Film

Q – Begegnungen auf der Milchstraße
von Jürg Neuenschwander
CH 2000 | 94 Min.

Screening
Duisburger Filmwoche 24
08.11.2000

Diskussion
Podium: Jürg Neuenschwander
Moderation: Elisabeth Büttner
Protokoll: Heimo Schirgi

Synopse

Viehzüchter und Milchhändler aus Mali, Burkina Faso und der Schweiz begegnen sich. Man spricht diesselbe Sprache. Schon bald geraten gängige Vorstellungen von Kuh und Milch, von Markt und Fortschritt in Bewegung. Zurück in ihrer Heimat berichten die Afrikaner von den Erfahrungen im Alpenland.

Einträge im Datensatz
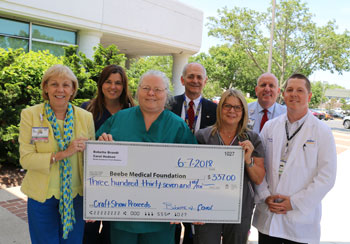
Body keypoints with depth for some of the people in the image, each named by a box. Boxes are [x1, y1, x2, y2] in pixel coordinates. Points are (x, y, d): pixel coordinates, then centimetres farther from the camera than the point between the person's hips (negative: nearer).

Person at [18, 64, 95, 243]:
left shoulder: (86, 117, -3)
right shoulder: (30, 115, -6)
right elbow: (25, 158, -11)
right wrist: (62, 154, -24)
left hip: (75, 196, 1)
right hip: (41, 197, -1)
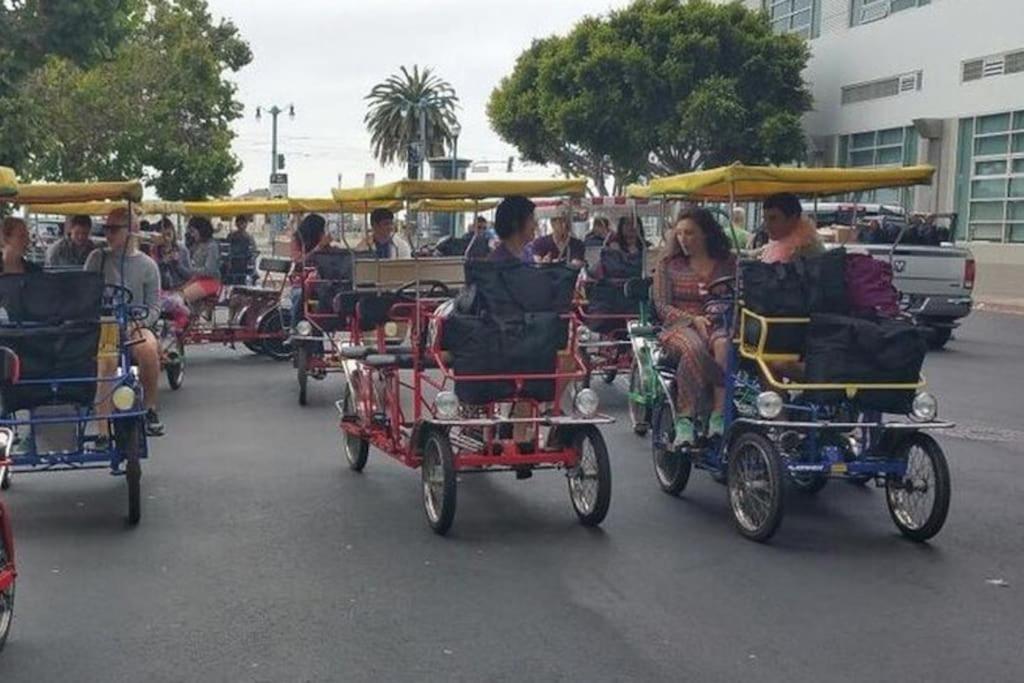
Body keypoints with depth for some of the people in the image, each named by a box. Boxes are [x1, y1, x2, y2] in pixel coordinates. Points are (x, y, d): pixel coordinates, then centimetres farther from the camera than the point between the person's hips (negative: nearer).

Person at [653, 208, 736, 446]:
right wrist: (693, 319, -11)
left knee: (725, 345, -37)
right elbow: (662, 306, 4)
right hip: (680, 325, -1)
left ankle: (719, 415, -38)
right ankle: (684, 420, -36)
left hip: (719, 324, 1)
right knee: (693, 348, -38)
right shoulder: (669, 264, 13)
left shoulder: (728, 263, 14)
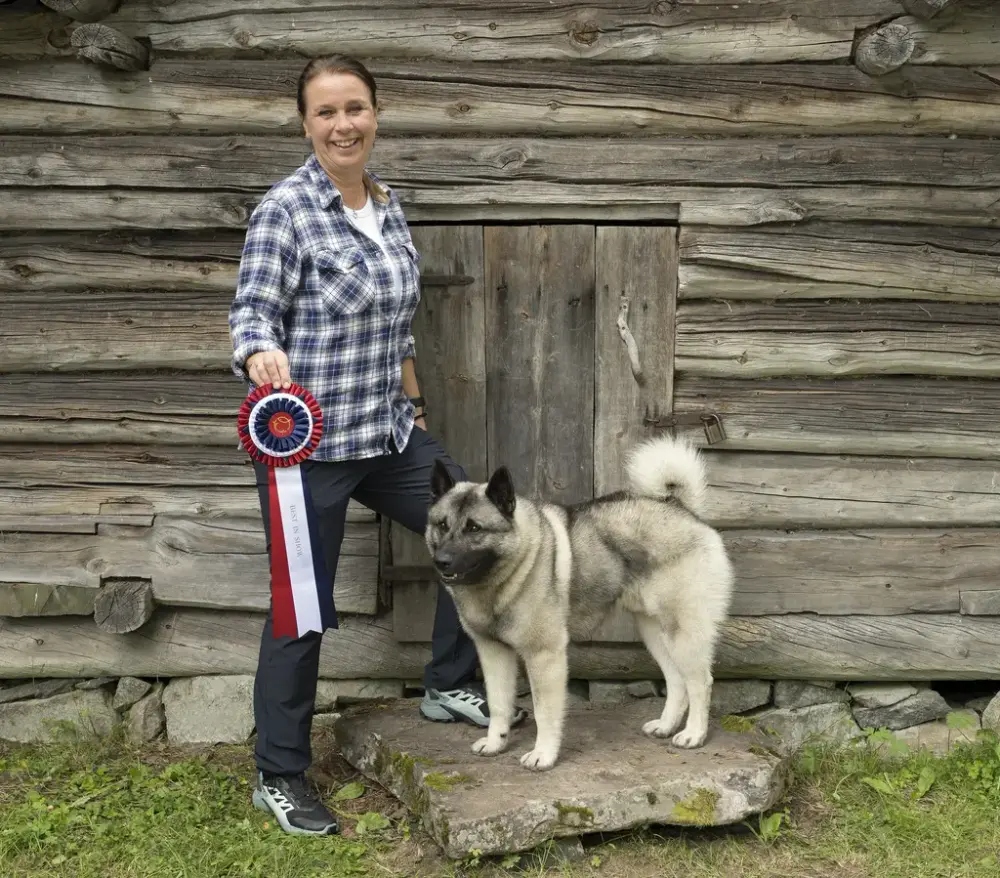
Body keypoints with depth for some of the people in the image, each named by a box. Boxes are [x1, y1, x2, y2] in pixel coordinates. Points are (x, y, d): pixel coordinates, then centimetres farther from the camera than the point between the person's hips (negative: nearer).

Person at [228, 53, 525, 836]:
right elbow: (253, 311, -13)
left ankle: (450, 686, 29)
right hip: (306, 440, -7)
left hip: (387, 433, 7)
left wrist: (413, 407, 18)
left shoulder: (389, 205, 9)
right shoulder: (285, 209, -11)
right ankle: (279, 778, 20)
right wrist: (261, 357, -35)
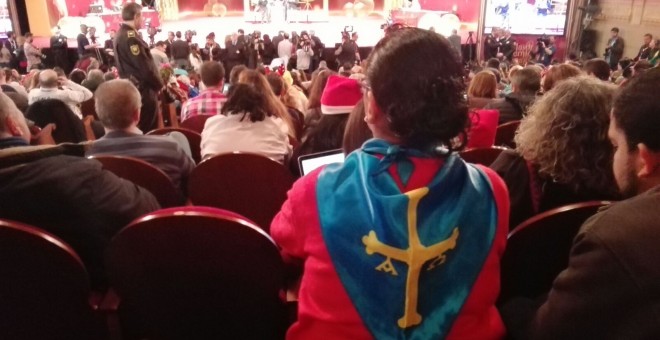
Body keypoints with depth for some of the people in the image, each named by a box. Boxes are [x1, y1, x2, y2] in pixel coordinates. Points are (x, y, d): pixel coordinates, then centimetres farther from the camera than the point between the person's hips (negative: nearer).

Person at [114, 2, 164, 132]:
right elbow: (144, 66, -20)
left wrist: (155, 83, 16)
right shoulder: (130, 37, -18)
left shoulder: (122, 34, 14)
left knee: (141, 130, 16)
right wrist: (159, 84, -6)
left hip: (135, 88, 10)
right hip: (143, 90, -10)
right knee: (147, 131, -4)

* ARBEITSAUFTRAG 1 *
Beantworte anhand der Filmseite die folgenden Fragen:
(a) Wer moderierte die Diskussion?
(b) Wie viele Minuten dauert der Film?
(c) Aus welchen Ländern kommen die Viehzüchter und Milchhändler, die sich begegnen?
* ARBEITSAUFTRAG 2 *
Überarbeite die Auflistung von ihrem Anfang bis einschließlich der Zeile mit „right elbow: (144, 66, -20)“, indem du „centimetres“ jeweils durch „centimeters“ ersetzt und alles andere unverändert lässt. Gib nur diese Zeilen wieder und lass die Bilder weg.

* ERGEBNIS 1 *
(a) Elisabeth Büttner
(b) 94 Minuten
(c) Aus Mali, Burkina Faso und der Schweiz

* ERGEBNIS 2 *
Body keypoints with depth for some of the people in the image, each named by a box. Boxes are [x1, y1, x2, y2] in pixel coordinates. Points are (x, y, d): pixel coordinates, then centimeters farther from the camera than the point between the person's hips (negative: nearer).

Person at [18, 64, 95, 243]:
left shoulder: (86, 117, -3)
right shoulder: (30, 115, -6)
right elbow: (25, 158, -11)
right wrist: (62, 154, -24)
left hip: (75, 196, 1)
right hip: (41, 197, -1)
Body keypoints with depth for some of the people in the image, each named by a box. Boxes are [x1, y1, x2, y2] in pixel coordinates. Points are (x, y, d): pixel coordinates, then centimeters farther from the camera than the point between the person's hips (negative: nearer).

Person at [653, 208, 736, 446]:
right wrist: (693, 319, -11)
left knee: (725, 345, -37)
right elbow: (662, 306, 4)
right hip: (680, 325, -1)
left ankle: (719, 415, -38)
right ankle: (684, 420, -36)
left hip: (719, 324, 1)
right knee: (693, 348, -38)
right shoulder: (669, 264, 13)
left shoulder: (728, 263, 14)
Body keypoints with depth for some of the people in the image, each named by a box. Boxes are [x1, y1, x2, y2] in pixel coordinates. Points are (x, y, d): pixel coordinates, then centimeters farther from the camera than the point between the person's hips (negative: nearer).

Person at [228, 53, 525, 836]:
right elbow: (253, 311, -13)
left ankle: (450, 686, 29)
right hip: (306, 440, -7)
left hip: (387, 433, 7)
left wrist: (413, 407, 18)
left shoulder: (389, 205, 9)
right shoulder: (285, 209, -11)
right ankle: (279, 778, 20)
right wrist: (261, 357, -35)
Body keypoints with depth for some of the people in the image, each named by a box. Boxes are [x1, y1, x2, y2] in pixel coordinates. Points are (x, y, d): pixel coordinates, then centimeters farther from the camera than the point between the person's hips (negative: nearer).

Person at [114, 2, 164, 132]:
right elbow: (144, 66, -20)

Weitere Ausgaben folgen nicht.